La decisión de Microsoft de facilitar al FBI las claves de encriptación BitLocker de tres ordenadores generó comparaciones con la actuación de otras grandes empresas tecnológicas en casos similares, destacó Forbes en su informe. El episodio, relacionado con una investigación federal en Guam, involucró la búsqueda de pruebas sobre un presunto fraude en programas de asistencia por desempleo durante la pandemia de Covid, y reavivó el debate acerca de los límites en la colaboración entre compañías tecnológicas y organismos estatales en materia de acceso a datos privados.
De acuerdo con Forbes, el gigante tecnológico con sede en Redmond recibe anualmente aproximadamente 20 requerimientos judiciales que solicitan acceso a datos cifrados de los usuarios. En el caso concreto reportado por Forbes, Microsoft entregó a las autoridades estadounidenses las claves almacenadas en sus servidores, lo que permitió descifrar información protegida por BitLocker en tres dispositivos. La empresa cumple este tipo de órdenes sólo cuando las claves de recuperación de BitLocker han sido guardadas previamente en la nube de Microsoft por decisión de los propios usuarios. Esta opción existe precisamente para facilitar la recuperación de contraseñas olvidadas, aunque representa un riesgo para la privacidad ante solicitudes judiciales.
BitLocker es una herramienta de seguridad disponible en los sistemas operativos Windows que efectúa el cifrado de los datos de los usuarios. El objetivo de la aplicación es proteger la información contra accesos no autorizados, amenazas informáticas e intentos de sustracción de datos. Los usuarios tienen la opción de almacenar la clave de acceso localmente en un dispositivo físico, o en los servidores de Microsoft en la nube. Si eligen la segunda alternativa, las empresas tecnológicas quedan en posición de responder a eventuales órdenes judiciales entregando esa información a las autoridades encargadas de la investigación, tal como ocurrió en Guam.
Las diferencias de criterio entre Microsoft y otras empresas del sector resultan notorias en este contexto. El medio Forbes recordó el caso del iPhone de San Bernardino, clave en la indagatoria sobre el atentado perpetrado en California en diciembre de 2015, que dejó un saldo de 14 víctimas mortales. En ese entonces, Apple se negó a colaborar con el FBI para crear una puerta trasera en su sistema, argumentando la protección de la privacidad y la seguridad general de sus usuarios. Esta postura recibió respaldo de Meta, entonces conocida como Facebook, y de Google. Finalmente, las autoridades estadounidenses lograron acceder al contenido del dispositivo utilizando un software proporcionado por una firma externa, sin cooperación directa de Apple.

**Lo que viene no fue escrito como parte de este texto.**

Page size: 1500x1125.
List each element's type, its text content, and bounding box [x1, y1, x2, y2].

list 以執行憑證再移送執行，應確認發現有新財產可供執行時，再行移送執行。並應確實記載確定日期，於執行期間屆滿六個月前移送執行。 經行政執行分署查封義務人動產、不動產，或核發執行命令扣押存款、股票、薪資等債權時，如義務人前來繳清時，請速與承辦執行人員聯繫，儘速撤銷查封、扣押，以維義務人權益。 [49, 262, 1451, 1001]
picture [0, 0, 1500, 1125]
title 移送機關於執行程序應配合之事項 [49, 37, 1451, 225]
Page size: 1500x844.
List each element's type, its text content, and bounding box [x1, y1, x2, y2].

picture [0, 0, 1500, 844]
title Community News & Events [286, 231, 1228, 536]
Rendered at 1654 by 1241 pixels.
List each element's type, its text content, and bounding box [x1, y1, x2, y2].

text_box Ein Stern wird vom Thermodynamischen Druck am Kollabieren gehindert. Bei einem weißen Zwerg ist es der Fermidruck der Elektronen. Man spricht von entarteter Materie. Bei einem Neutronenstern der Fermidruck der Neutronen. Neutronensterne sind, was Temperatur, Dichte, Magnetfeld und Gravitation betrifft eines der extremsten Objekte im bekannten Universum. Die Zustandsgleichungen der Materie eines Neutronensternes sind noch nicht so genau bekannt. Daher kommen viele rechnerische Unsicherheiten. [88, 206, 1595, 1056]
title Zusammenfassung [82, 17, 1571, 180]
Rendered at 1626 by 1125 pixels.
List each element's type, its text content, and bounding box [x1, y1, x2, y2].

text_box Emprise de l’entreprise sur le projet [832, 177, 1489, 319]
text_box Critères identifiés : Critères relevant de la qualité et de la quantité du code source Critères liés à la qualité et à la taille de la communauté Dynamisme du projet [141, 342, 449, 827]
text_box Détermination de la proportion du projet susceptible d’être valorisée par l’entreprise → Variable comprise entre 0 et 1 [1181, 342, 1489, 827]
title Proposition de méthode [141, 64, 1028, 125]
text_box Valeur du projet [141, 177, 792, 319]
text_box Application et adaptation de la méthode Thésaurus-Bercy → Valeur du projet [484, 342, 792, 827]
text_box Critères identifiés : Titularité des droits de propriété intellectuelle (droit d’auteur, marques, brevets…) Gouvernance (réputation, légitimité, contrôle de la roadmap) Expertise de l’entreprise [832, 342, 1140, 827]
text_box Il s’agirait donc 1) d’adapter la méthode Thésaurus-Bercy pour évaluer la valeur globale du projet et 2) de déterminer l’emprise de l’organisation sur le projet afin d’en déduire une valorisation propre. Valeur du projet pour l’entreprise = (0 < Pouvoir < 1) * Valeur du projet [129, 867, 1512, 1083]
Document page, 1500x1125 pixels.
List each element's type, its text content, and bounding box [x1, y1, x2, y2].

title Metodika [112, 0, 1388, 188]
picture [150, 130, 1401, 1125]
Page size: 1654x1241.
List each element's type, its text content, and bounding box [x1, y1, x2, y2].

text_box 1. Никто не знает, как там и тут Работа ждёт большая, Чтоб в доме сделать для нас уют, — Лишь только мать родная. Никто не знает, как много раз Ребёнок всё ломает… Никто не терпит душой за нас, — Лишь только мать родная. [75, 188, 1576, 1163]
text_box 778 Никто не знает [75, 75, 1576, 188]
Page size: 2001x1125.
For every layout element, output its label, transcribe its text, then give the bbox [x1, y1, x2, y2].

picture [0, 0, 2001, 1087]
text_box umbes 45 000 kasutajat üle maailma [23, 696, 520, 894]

Apple y Meta han adoptado enfoques que refuerzan el control de los usuarios sobre sus propias claves de cifrado. Estas compañías permiten almacenar copias de seguridad en la nube, pero la protección mediante claves privadas hace que ni siquiera las propias empresas puedan acceder a esos datos. De acuerdo con Forbes, este modelo se traduce en una limitación efectiva ante presiones estatales para la entrega de información.
El caso de Microsoft reabre el diálogo sobre las diferencias regulatorias y filosóficas que existen dentro del sector tecnológico con relación al acceso y resguardo de datos personales. Mientras la legislación obliga a las compañías a cumplir órdenes judiciales cuando está en juego información guardada en sus propios servidores, la arquitectura de encriptación adoptada por cada empresa y la ubicación de las claves juegan un papel determinante en la capacidad de las autoridades para obtener acceso.
Forbes detalla que el cumplimiento de Microsoft consistió en proporcionar únicamente las claves de recuperación de BitLocker que sus servidores ya almacenaban, excluyendo los casos en que la clave permanece fuera de su alcance. Según el medio, esta actuación se ajustó a las normativas del proceso judicial y permitió que los investigadores accediesen a la información almacenada en los tres ordenadores involucrados en la causa.
El debate sobre la privacidad digital, las obligaciones de las empresas tecnológicas y los límites de la colaboración con las fuerzas de seguridad sigue abierto, con posturas divergentes entre los principales actores del sector y un contexto legal en constante revisión, reportó Forbes.